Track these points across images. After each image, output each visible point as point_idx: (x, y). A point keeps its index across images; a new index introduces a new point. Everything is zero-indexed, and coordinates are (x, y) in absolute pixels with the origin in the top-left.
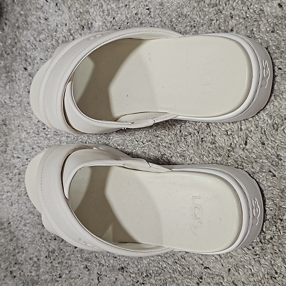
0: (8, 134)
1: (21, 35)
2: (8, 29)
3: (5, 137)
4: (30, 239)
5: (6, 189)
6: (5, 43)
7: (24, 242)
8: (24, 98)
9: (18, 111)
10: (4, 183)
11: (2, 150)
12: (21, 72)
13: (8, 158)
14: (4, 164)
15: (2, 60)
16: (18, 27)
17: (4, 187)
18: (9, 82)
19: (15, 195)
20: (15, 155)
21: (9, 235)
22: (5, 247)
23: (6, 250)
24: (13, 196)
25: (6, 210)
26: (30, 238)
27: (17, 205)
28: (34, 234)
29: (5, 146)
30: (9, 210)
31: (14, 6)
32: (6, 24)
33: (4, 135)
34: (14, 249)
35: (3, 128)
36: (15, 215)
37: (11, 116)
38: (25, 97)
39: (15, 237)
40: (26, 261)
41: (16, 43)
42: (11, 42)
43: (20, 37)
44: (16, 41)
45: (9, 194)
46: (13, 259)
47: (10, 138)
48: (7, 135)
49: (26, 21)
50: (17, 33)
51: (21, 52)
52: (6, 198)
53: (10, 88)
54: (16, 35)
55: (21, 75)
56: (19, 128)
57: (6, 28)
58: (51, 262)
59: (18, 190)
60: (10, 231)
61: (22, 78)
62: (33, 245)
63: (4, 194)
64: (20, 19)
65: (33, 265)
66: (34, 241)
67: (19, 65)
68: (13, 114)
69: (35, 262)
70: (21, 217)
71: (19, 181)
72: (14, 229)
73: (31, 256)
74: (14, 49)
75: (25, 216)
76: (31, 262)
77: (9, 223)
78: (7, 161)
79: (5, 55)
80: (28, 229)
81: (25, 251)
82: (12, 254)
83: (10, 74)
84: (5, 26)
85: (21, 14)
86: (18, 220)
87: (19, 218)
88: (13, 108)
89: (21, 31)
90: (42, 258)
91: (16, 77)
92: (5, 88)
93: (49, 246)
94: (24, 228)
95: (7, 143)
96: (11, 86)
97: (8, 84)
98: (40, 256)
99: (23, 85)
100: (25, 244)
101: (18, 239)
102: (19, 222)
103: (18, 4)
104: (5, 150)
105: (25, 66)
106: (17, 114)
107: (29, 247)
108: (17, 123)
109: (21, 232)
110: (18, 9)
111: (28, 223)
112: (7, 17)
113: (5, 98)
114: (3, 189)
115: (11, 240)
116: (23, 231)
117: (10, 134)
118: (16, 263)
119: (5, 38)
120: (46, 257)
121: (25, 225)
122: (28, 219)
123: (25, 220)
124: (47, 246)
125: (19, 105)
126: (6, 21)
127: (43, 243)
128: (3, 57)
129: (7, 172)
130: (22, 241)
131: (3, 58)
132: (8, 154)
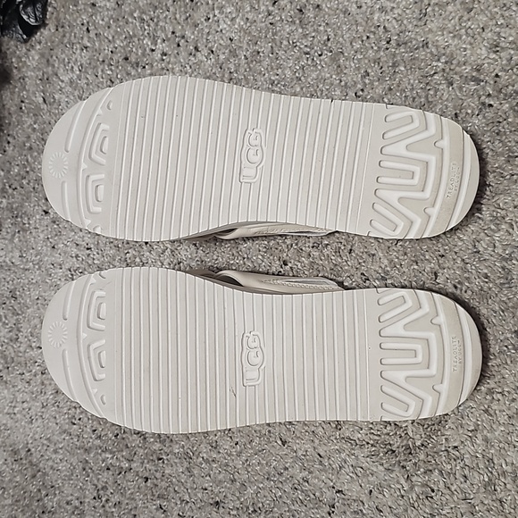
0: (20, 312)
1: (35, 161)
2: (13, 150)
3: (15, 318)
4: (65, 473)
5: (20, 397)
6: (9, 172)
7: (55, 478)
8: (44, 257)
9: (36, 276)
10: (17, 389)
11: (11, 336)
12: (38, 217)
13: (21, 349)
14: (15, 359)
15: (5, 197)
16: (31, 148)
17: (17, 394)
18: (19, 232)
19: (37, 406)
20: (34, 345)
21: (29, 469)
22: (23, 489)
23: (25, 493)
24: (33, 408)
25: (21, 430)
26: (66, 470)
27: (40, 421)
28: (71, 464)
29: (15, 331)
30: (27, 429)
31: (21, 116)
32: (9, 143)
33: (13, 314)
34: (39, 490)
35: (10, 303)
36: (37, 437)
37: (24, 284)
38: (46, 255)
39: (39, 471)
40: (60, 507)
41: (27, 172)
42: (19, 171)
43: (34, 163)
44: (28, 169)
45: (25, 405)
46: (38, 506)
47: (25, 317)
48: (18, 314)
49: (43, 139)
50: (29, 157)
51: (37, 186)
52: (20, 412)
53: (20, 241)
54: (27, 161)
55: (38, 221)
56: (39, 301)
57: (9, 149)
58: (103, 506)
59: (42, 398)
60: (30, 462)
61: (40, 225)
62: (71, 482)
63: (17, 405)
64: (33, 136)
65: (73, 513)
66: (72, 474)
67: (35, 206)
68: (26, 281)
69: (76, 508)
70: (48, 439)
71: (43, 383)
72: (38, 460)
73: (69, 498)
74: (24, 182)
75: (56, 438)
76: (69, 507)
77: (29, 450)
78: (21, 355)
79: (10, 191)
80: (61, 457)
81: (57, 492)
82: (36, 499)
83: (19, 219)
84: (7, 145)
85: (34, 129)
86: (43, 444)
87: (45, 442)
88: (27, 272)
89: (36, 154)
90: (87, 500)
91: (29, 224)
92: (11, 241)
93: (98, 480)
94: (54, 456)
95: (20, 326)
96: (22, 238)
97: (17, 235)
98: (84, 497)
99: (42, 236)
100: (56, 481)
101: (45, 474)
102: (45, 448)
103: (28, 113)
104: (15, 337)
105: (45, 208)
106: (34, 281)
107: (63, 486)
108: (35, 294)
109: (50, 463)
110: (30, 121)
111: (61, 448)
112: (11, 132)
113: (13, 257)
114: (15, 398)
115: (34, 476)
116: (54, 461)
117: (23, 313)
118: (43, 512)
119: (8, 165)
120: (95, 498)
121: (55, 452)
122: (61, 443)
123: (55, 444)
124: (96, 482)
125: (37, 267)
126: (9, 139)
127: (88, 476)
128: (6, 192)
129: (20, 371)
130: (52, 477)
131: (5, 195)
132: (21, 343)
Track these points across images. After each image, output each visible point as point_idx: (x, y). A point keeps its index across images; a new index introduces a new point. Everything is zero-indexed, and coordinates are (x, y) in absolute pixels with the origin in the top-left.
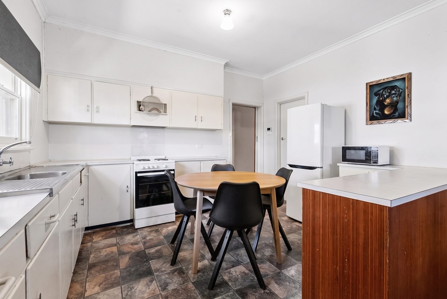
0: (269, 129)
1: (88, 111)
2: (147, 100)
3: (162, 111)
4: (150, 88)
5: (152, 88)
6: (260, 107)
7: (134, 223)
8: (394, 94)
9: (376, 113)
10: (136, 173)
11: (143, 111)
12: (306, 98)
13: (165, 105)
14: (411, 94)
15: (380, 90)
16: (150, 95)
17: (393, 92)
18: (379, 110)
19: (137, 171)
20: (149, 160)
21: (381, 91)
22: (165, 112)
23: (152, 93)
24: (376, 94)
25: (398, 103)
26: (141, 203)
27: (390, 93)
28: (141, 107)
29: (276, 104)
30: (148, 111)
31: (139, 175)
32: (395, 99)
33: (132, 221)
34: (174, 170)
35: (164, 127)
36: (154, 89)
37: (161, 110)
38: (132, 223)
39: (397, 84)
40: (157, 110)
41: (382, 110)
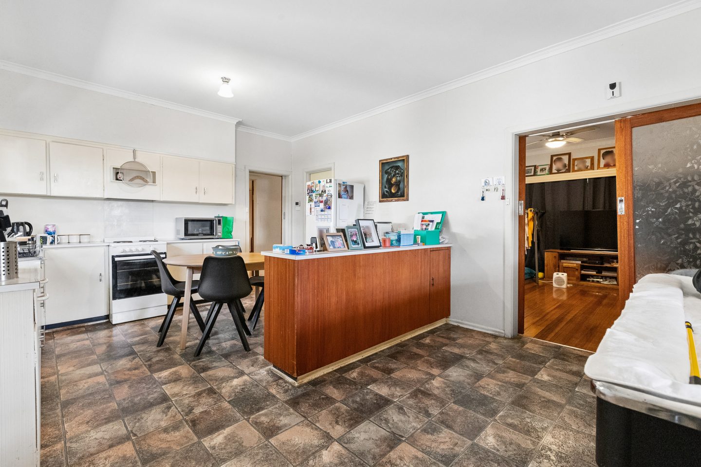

---*---

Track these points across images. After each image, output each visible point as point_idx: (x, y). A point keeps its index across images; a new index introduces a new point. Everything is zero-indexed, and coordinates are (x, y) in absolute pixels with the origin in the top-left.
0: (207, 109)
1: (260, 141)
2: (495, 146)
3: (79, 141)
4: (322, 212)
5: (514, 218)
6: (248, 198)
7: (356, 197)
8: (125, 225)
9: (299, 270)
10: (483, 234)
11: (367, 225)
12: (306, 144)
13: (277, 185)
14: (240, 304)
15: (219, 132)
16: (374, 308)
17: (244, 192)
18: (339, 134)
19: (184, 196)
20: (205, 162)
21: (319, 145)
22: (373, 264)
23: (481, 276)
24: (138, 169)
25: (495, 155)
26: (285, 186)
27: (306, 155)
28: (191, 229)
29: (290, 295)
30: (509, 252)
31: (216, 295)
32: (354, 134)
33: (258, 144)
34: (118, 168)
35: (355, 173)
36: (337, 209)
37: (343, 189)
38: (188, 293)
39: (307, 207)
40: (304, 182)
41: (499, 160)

---*---

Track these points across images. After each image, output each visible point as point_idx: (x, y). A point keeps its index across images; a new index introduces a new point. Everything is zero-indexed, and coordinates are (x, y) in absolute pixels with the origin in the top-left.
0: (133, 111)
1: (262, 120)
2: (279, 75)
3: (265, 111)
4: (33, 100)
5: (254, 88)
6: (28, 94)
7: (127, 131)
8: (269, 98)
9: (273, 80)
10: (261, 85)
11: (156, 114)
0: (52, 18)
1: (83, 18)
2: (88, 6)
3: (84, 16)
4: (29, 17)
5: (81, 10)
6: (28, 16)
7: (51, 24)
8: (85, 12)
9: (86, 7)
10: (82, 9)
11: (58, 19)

---*---

> _What the exercise asks_
In the data above, find the line that contains "32: (354, 134)" and the line that contains "41: (499, 160)". Repeat exactly those lines and every line between them, and only those.

> _Task answer_
32: (354, 134)
33: (258, 144)
34: (118, 168)
35: (355, 173)
36: (337, 209)
37: (343, 189)
38: (188, 293)
39: (307, 207)
40: (304, 182)
41: (499, 160)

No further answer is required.